Bugün Türkiye’de maddi batakta olmayan hiçbir kulüp yoktur.
Bunu sadece süper lig kulüpleri için söylemiyorum. Aşağı doğru gelin İskambil kâğıt etkisi gibi te 3.lig kulüplerine kadar hepsi yıkılmıştır. Bakın süper ligde oynayan en az düzeyde bir futbolcunun mukavelesi ölse yitse yıllık bir milyon EURO ile USD civarında. Yabancıların güya kalbur üstü(!) olanlarının kulüplere yıllık maliyeti ise 3 ila 4 milyon USD. Yani eninde sonunda bir top oynanıyor. Maliyetleri ne? Ortaya konulan risk ne, kayıp etme imkân ihtimalleri ne? Bu denli paraların ödendiği kulüplerin gelir imkânları da herkesçe malum. Reklam, reklam reklam. Maç hasılatları aidatlar vs nerede ise salata parası. Bir de, giderlerin diğer kalemine bakalım. Menajer komisyon ödentileri ise hiçte azbuz değil. Hem futbolculardan hem de kulüplerden çarpılan kelepir paralar. Takımları yöneten teknik direktörlerin sırtında da bunlar ayrı bir kambur. “Benim futbolcumu oynat…yoksa(!)” Yoksası malum. Basından 2-3 bin TL maaşlı zor geçinen birkaç kalemşör satın alır yatır kaldır.
Yoksa…sen bilirsin. Peki Futbolcuların mukavelelerindeki abuk sabuk maddeler? “Gol atarsam şunu, pas verirsem bu kadar, yok sahada burnumu çekersem şunu alırım(!)” E yuh yani. Tabii bu şartların kabulü bir sürü menfaat çevrelerinin etkisi ile kaim. Tutanın elinde kalıyor.
Kim bir öpücük alsa bedeli getirisi var. Artık bıraktık menajerleri yöneticiler de zan altında(Günahları başlarına). Ne biliyorsun? Dersen öyle olmasa beş para etmez futbolculara bunca para ödenir, böyle mukavele yapılır da sonra da “Atsan atılmıyor, satsan satılmıyor” olur mu? UEFA yaptırımları ortada “Kör değil mukavele yaparken oyuncuyu alırken kırk defa düşün” demek istiyor adam. Yoksa tıkır tıkır ödersin. Ödemezsen başına belâ. Doğru mu yanlış mı? Eskiden sakatlandın, hasta oldun, az bir kesik yedin resmen aç kaldın. Bu da yanlış.
Ha, gelelim şimdi sonuca. Tüm süper lig kulüpleri bir araya gelip şu transfer ücretleri konusunda tavan belirlemeli. “Arkadaş bizden bu kadar, ister gel ister gelme” Ama herkes uyacak.

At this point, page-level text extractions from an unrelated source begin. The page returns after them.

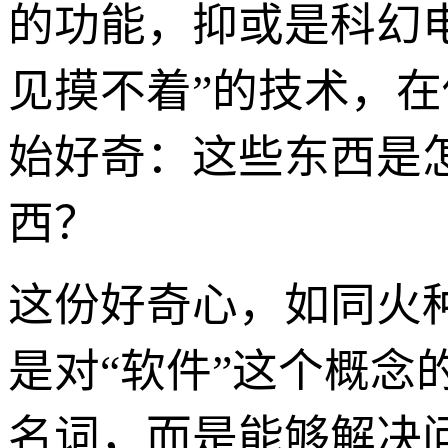
的功能，抑或是科幻
见摸不着”的技术，
始好奇：这些东西是
西？
这份好奇心，如同火
是对“软件”这个概念
名词，而是能够解决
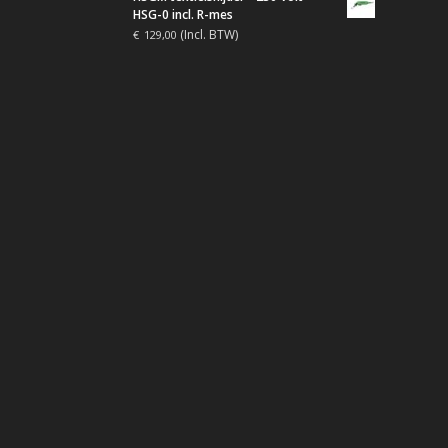
HSG-0 incl. R-mes
(Incl. BTW)
€
129,00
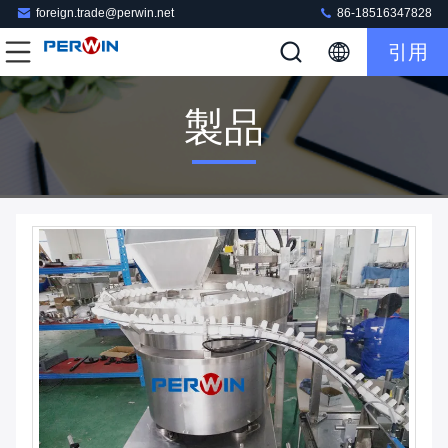
foreign.trade@perwin.net
86-18516347828
引用
製品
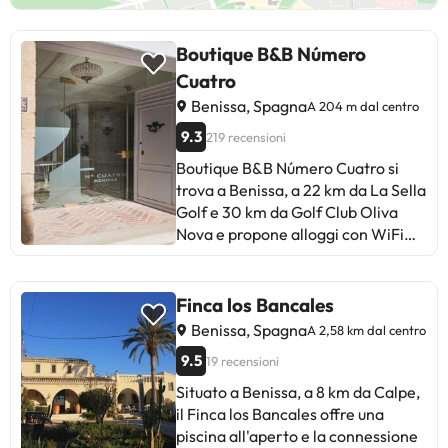
Boutique B&B Número
Cuatro
Benissa, Spagna
A 204 m dal centro
9.3
219 recensioni
Boutique B&B Número Cuatro si
trova a Benissa, a 22 km da La Sella
Golf e 30 km da Golf Club Oliva
Nova e propone alloggi con WiFi
gratuito e area salotto. Ogni
alloggio offre un bagno privato con
doccia, l’aria condizionata, una TV
Finca los Bancales
a schermo piatto e un frigorifero.
Benissa, Spagna
A 2,58 km dal centro
Presso la struttura potrete gustare
9.5
19 recensioni
una colazione a buffet,
continentale o vegetariana. Parco
Situato a Benissa, a 8 km da Calpe,
Terra Natura è a 35 km da questo
il Finca los Bancales offre una
bed and breakfast, mentre Parco
piscina all'aperto e la connessione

“Abi yabancılar gelmezler sonra” Tamam…gelmesinler.
Geldiler de ne oldu? Türk takımları yıllardır Avrupa kupalarında kaç defa Avrupa finali oynadı? Hiç. Demek boşuna kürek, boşuna düzenbazları zengin ettiler, boşuna bunca kulüp iflas bayrağı çekti. Yalan mı, yanlış mı? Tabii bu kısıtlama kabul görürse otomatikman aşağı liglere doğru sirayet eder. E yapmayın, bakalım nereye kadar gidersiniz? Peki, bunca eziyete katlanan yöneticilerin getirisi kârı ne?
Kimse babasının hayrına çalışmıyor. Mal ortada kimse kimseyi enayi yerine koymasın. En azı “Şöhretine şöhret, ticarete ticaret ekle”. Eskiden az kişi bilirdi şimdi herkes biliyor. Elbette spor yapanın bu çabası bir yerlerde makul olarak garanti altına alınmalıdır. Ama bu işin çivisi çıktı artık uyanın. Bilmem derdimi, derdinizi(!) anlatabildim mi?